Sound familiar? James continued.

"Pete Rozelle, Lamar Hunt, George Halas and the other people who ran pro football had serious disagreements among themselves, but they all assumed that they had both the right and the responsibility to shape football into the best possible commercial product that could be built upon the framework of the game. If the games were boring, they assumed it was their responsibility to make them more exciting. If the games were too long, they assumed it was their responsibility to trim the fat."

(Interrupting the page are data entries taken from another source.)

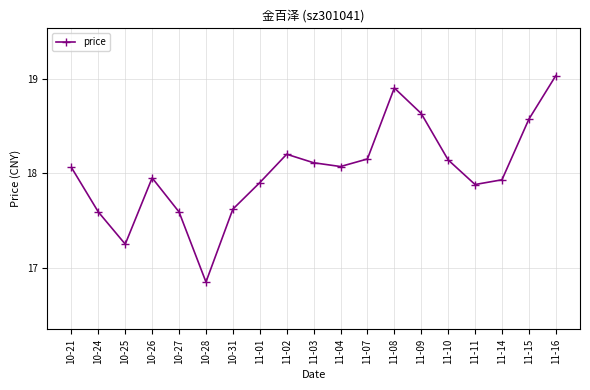

What is the label of the 5th point from the left?

10-27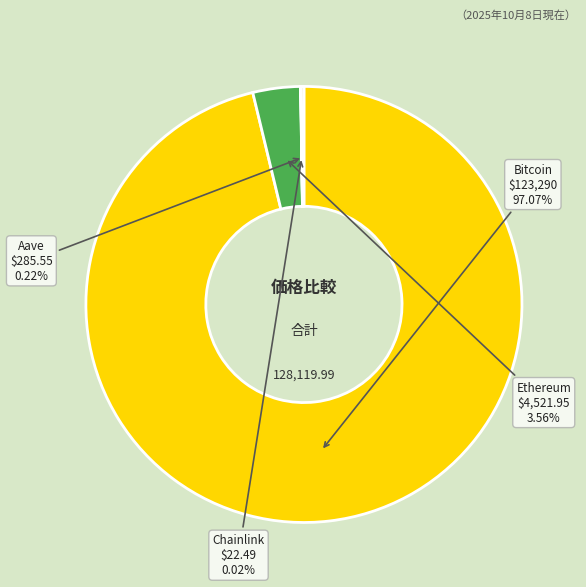

Rank the categories by value from lowest to highest.

Chainlink, Aave, Ethereum, Bitcoin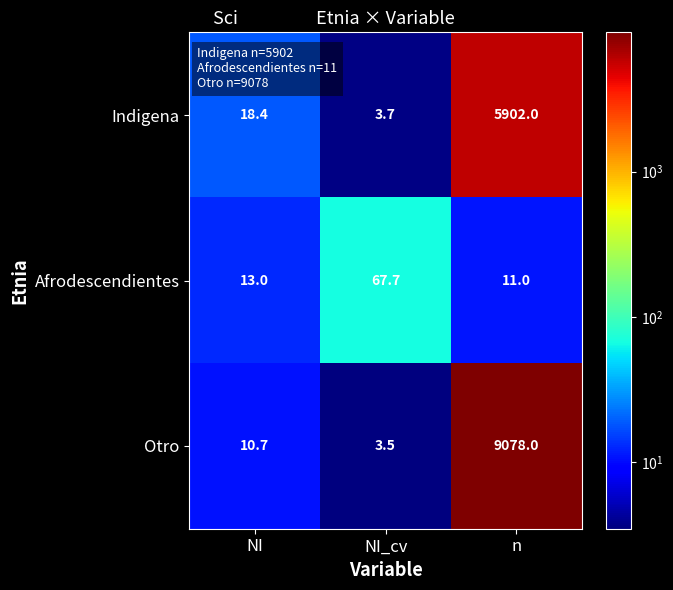

True or false: Indigena has a value of 5902.0 at n.

True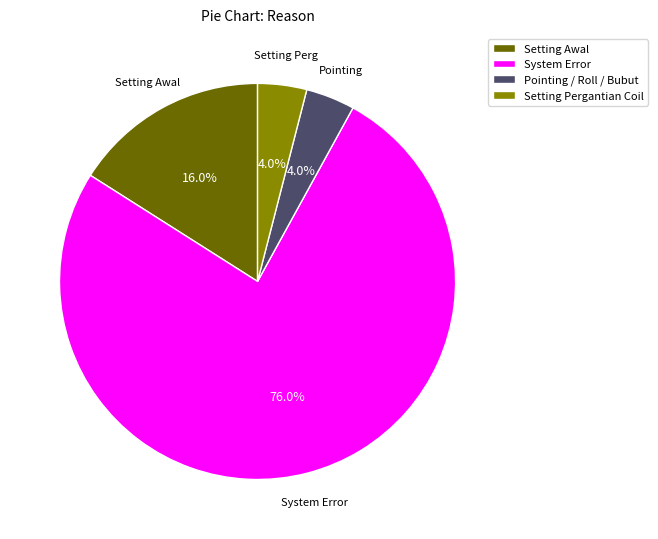

Is there a majority slice in this chart?

Yes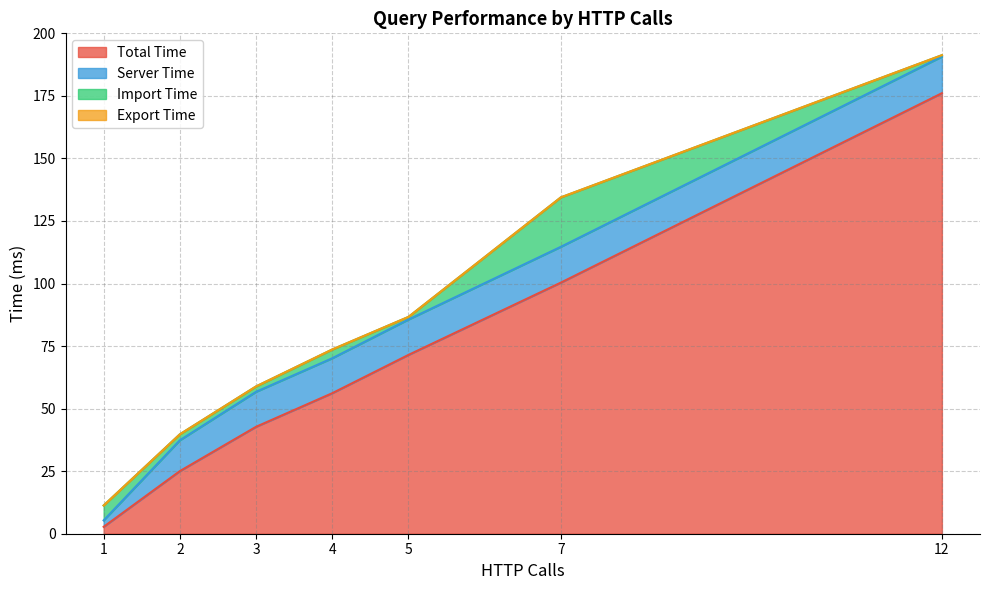

What are all the series names shown in the legend?

time, serverTime, importTime, exportTime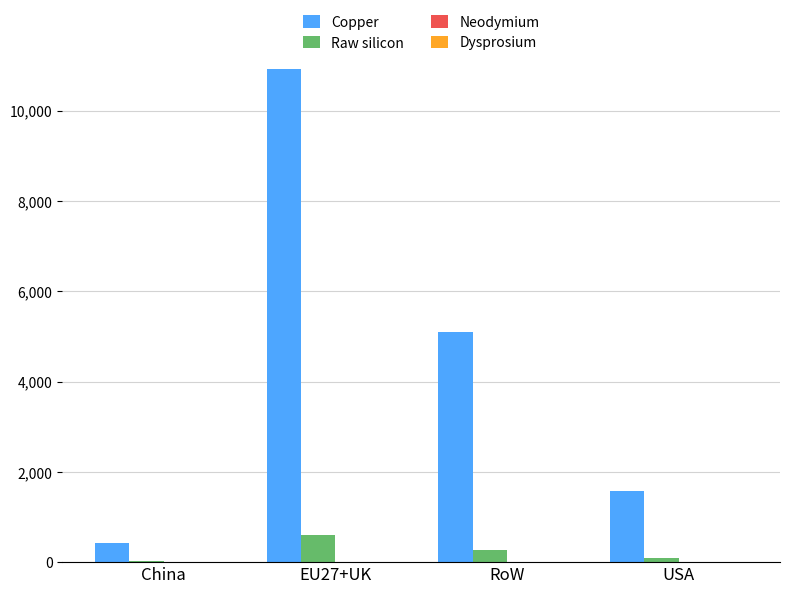

True or false: Copper has a value of 5093.1 at RoW.

True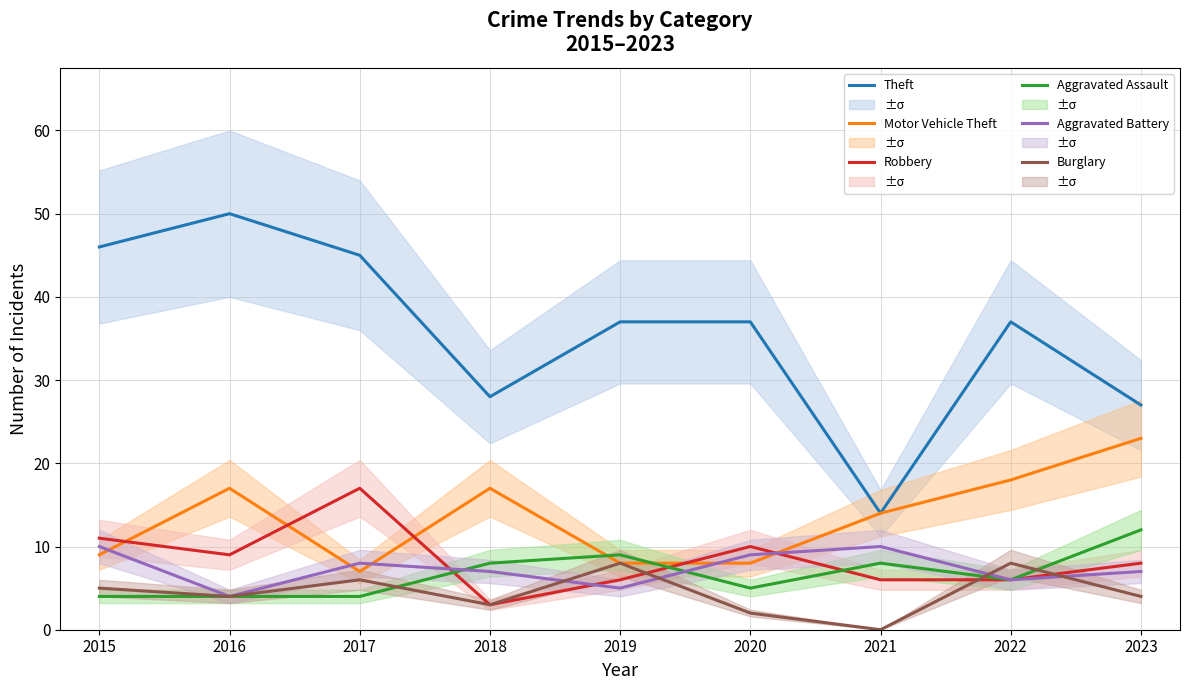

What is the maximum value shown in the chart?

50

I encourage everyone to keep these words in mind as we recommence the New Day Rising Project. The idea is to transform IndyCar into the best possible commercial product that can be built upon the framework of the racing.

Roggespierre

Friday, December 25, 2009

Great Book for Christmas


Merry Christmas from the Indy Idea.

My favorite gift that I received this morning is the book, "More than a Game," by Michael MacCambridge. The author tells the story of pro football's rapid ascent to Number One among U.S. spectator sports.

Everyone who makes decisions for the Indy Racing League should be required to read this book. The rise of the NFL in the television era was no accident. The process was planned and managed by the great commissioner, Pete Rozelle.

I'll stop there because Little Roggespierre is requesting that I put batteries in his new R-C Hot Wheels Team 7-Eleven Indy car.